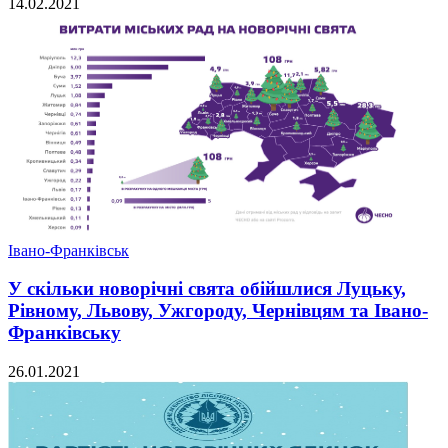
14.02.2021
Івано-Франківськ
У скільки новорічні свята обійшлися Луцьку,
Рівному, Львову, Ужгороду, Чернівцям та Івано-
Франківську
26.01.2021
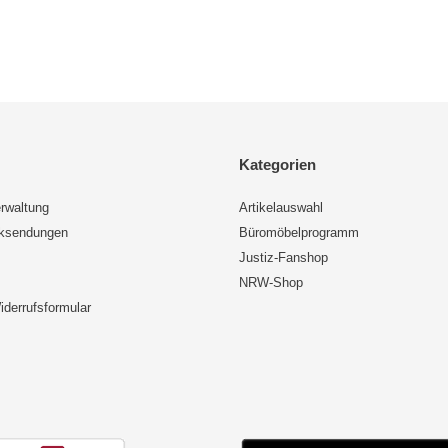
Kategorien
rwaltung
Artikelauswahl
cksendungen
Büromöbelprogramm
Justiz-Fanshop
NRW-Shop
iderrufsformular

------

(Description of the task): Beginning with the line that contains "Франківську" and ending with the final line of the material, reproduce those lines exactly and nothing else. Omit the pictures.

(Response to this exercise):
Франківську
26.01.2021
Kategorien
rwaltung
Artikelauswahl
cksendungen
Büromöbelprogramm
Justiz-Fanshop
NRW-Shop
iderrufsformular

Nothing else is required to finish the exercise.